» **THINGS TO DO**
(A) In the forum thread, what did wolfstraum say the crate, health cert, and flight for an 8 week old pup cost?
(B) Repeat the part of the forum thread that begins at the words "## carmspack (Feb" and stops after "(May 18, 2011)".
(C) Say whether each statement agrees with the forum thread, answering yes or no and quoting the words that decide it: (i) Shipping from Chicago O'Hare to Calgary International cost about $225USD. (ii) The summer dress at Abercrombie had the same price in CAD as in USD. (iii) Jax's Mom has been through O'Hare 6 times without a problem.

» **TEXT UNDER STUDY**
So for a 1500 puppy it'll probably be $200 all in? Is that a correct estimate?


----------



## wolfstraum (May 2, 2003)

well - the prices will be in US dollars not Euro - that was nearly a 40% markup!!! so probably nowhere near as much! I have shipped to BC and it was comparable to shipping to California....crate, health cert, and flight for 8 week old pup around $400 - your fees for importing?? not sure....but probably the same $135 - the exchange rate is so close we didn't make any adjustments for it

Lee


----------



## carmspack (Feb 2, 2011)

the Romanian pups from Vegas and Zamp are they not show lines? I think the OP was looking for a working dog . 
Scuba Bob I gave you a contact not far from your town --- they have pups now that you can go look at -- .

Carmen
Carmspack Working German Shepherd Dogs


----------



## marshies (May 18, 2011)

wolfstraum said:


> well - the prices will be in US dollars not Euro - that was nearly a 40% markup!!! so probably nowhere near as much! I have shipped to BC and it was comparable to shipping to California....crate, health cert, and flight for 8 week old pup around $400 - your fees for importing?? not sure....but probably the same $135 - the exchange rate is so close we didn't make any adjustments for it
> 
> Lee


Thanks Lee! 

Just realized my post said $200 as my total, when it really should've said $2000.

40% markup for the same good in Canada is common. Recently was in Abercrombie buying a frilly summer dress. The original price was $56 for USD, but somehow over $70 for CAD. T___T. I need to move.


----------



## Jax's Mom (Apr 2, 2010)

$2,000 USD is just over $1,900 CAD... Still a good deal in a lot of parts of Canada.


----------



## tintallie (Aug 6, 2008)

marshies said:


> Will the fees be similar if I have a puppy shipped from the States?? Say, IL to Toronto?
> 
> Edit: I see the $30 inspection fee by the government. And I can estimate a 300 shipping cost?
> 
> So for a 1500 puppy it'll probably be $200 all in? Is that a correct estimate?


Shipping from Chicago O'Hare to Calgary International was about $225USD two years ago and then I had to go to the Air Canada Cargo Terminal to pick up the waybill papers to take to the Canada Customs office to pay for duties. It should have been about $125 Cdn for duties at the time, but the guy felt sorry for me because the Air Canada Cargo people gave me the run around and I only paid like $50 something for duties.

By the time I added up everything it was around $2000Cdn once I included the exchange rate.


----------



## Jax's Mom (Apr 2, 2010)

Are they as good with their animal cargo as they are with their luggage at O'Hare?
I've been through that airport 6 times and never *not* had a problem.


----------



## Marcel Ionut (Mar 14, 2021)

scuba_bob said:


> I'm looking at maybe getting a pup from Germany, after I pay for the pup and shipping what other fees do I have to pay in BC?.


I would be also interested in how to import animals, 'cause i know now things are way stricter.


----------

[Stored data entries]
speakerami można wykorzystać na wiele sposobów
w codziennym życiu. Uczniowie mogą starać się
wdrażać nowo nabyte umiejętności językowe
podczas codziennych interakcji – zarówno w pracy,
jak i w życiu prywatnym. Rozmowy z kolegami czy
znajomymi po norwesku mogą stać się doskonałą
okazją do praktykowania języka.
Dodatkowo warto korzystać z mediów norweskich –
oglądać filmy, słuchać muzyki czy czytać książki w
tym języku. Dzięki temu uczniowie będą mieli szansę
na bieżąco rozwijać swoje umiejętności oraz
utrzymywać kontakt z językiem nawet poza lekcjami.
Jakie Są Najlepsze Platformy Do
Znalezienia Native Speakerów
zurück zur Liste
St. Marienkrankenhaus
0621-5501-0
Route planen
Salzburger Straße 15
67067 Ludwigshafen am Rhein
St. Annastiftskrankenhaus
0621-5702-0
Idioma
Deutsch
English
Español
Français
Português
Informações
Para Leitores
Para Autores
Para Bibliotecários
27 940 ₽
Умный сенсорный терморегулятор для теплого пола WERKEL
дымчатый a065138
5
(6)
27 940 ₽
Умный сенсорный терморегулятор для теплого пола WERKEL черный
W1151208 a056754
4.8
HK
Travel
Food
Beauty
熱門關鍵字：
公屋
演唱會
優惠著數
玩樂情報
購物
---
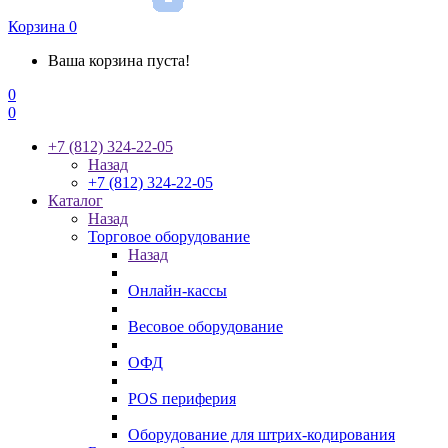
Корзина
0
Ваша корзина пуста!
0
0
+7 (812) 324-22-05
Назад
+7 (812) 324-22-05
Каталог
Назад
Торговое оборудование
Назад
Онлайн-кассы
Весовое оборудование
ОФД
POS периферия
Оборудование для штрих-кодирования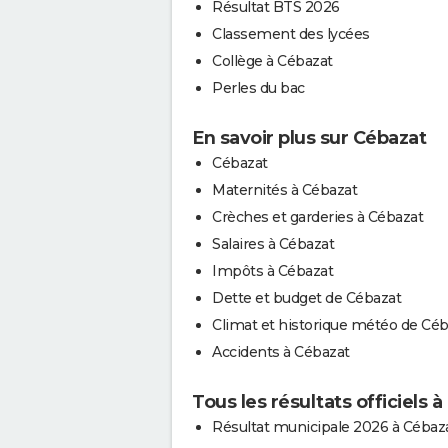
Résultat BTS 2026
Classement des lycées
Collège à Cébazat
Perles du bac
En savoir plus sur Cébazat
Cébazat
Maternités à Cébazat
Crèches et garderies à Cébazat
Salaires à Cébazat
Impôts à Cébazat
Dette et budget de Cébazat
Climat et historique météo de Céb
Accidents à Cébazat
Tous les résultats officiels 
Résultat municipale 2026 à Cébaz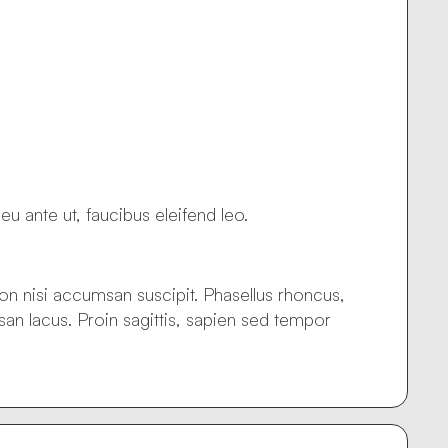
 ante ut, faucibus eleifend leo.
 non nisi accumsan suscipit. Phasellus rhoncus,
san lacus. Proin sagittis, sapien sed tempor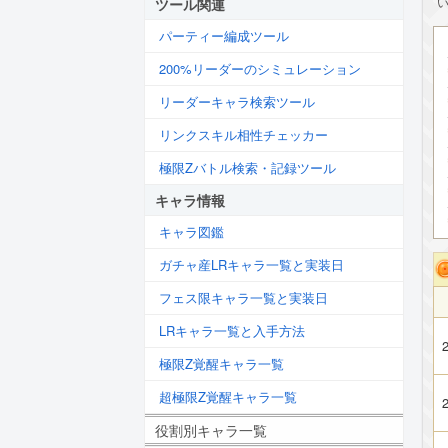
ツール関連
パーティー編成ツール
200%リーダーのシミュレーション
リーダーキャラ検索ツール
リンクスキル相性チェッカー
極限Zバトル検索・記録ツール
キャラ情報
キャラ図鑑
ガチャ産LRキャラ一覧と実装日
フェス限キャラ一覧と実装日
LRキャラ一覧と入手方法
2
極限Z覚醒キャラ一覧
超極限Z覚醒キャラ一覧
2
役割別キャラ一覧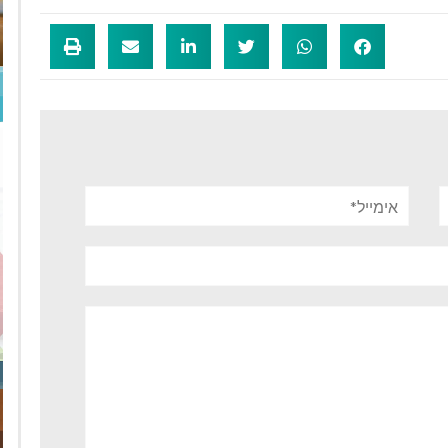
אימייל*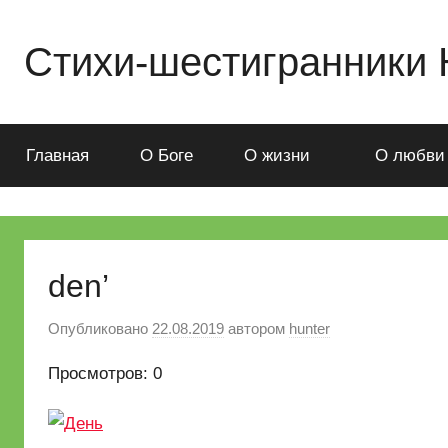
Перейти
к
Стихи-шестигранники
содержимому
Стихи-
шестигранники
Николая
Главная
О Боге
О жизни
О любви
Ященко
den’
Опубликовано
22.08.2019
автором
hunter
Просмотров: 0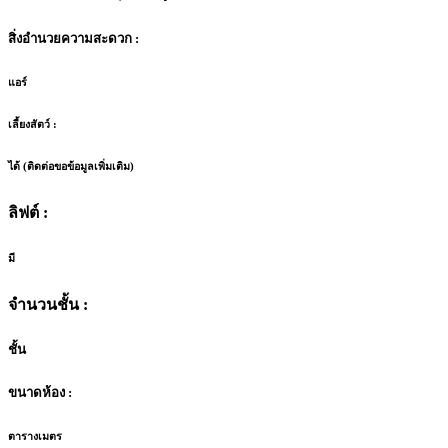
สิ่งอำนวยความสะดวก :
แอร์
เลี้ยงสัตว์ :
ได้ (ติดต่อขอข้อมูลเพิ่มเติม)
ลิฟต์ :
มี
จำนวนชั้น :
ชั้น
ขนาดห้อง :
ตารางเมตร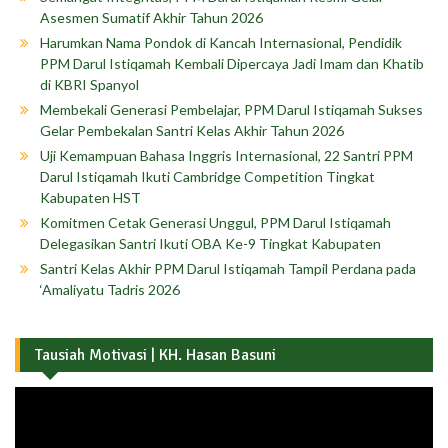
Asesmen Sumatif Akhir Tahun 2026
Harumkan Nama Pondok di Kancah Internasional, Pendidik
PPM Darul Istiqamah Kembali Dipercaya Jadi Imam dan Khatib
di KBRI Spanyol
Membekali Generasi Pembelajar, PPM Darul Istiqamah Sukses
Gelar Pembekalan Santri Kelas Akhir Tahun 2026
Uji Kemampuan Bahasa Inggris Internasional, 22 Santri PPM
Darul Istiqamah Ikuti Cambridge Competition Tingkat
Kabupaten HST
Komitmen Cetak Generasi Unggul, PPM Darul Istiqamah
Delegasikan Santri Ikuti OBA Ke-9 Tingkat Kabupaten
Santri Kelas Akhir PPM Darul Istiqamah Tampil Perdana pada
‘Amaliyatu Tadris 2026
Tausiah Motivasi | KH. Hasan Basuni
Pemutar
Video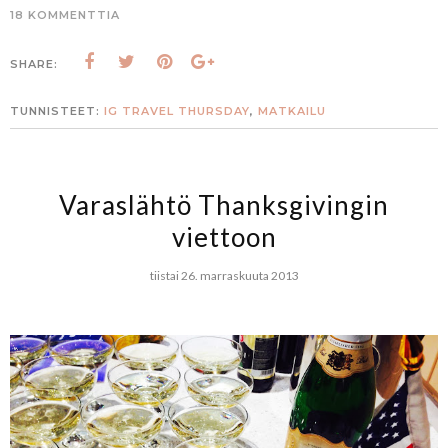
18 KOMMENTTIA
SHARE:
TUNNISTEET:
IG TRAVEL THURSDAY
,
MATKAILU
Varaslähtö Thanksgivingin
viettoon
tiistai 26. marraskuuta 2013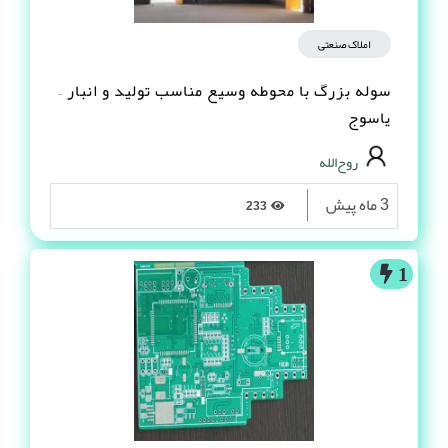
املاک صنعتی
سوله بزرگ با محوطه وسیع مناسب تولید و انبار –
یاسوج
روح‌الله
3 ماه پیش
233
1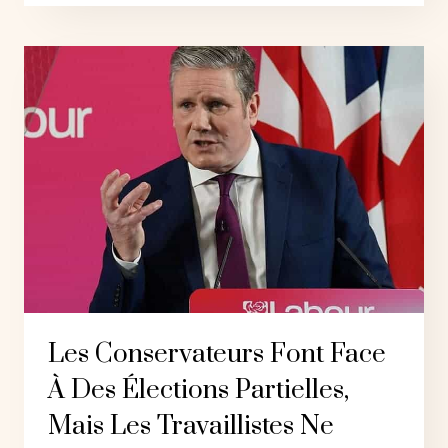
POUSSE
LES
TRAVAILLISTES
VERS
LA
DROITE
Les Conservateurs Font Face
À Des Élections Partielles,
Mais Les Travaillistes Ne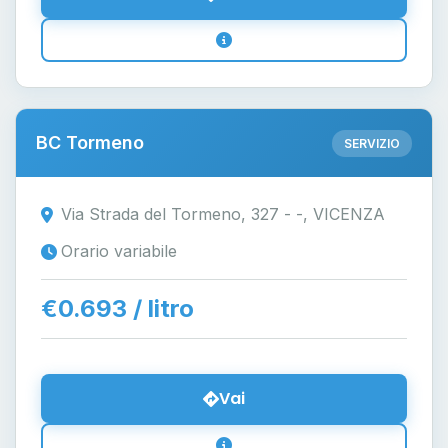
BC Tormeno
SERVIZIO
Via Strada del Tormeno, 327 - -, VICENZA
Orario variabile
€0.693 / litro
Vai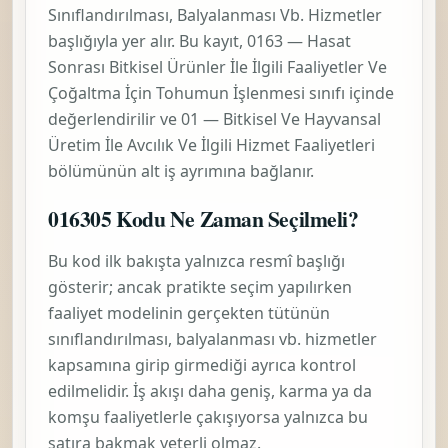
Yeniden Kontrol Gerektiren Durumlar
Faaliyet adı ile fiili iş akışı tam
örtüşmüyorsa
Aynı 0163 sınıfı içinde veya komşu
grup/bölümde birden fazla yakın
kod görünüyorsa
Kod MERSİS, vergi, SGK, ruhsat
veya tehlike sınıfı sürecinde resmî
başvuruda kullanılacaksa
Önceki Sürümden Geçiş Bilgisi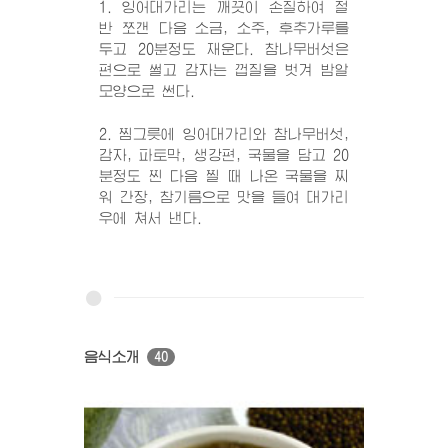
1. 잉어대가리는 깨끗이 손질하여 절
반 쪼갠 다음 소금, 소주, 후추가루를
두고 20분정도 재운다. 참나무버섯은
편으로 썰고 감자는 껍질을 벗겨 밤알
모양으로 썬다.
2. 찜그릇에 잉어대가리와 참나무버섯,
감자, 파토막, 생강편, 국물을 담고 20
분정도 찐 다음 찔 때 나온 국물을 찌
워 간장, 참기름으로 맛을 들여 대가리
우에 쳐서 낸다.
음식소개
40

» **SOLVED TASKS**
(A) Around $400.

(B)
## carmspack (Feb 2, 2011)

the Romanian pups from Vegas and Zamp are they not show lines? I think the OP was looking for a working dog . 
Scuba Bob I gave you a contact not far from your town --- they have pups now that you can go look at -- .

Carmen
Carmspack Working German Shepherd Dogs


----------



## marshies (May 18, 2011)

(C)
(i) Yes: "Shipping from Chicago O'Hare to Calgary International was about $225USD two years ago"
(ii) No: "The original price was $56 for USD, but somehow over $70 for CAD."
(iii) No: "I've been through that airport 6 times and never *not* had a problem."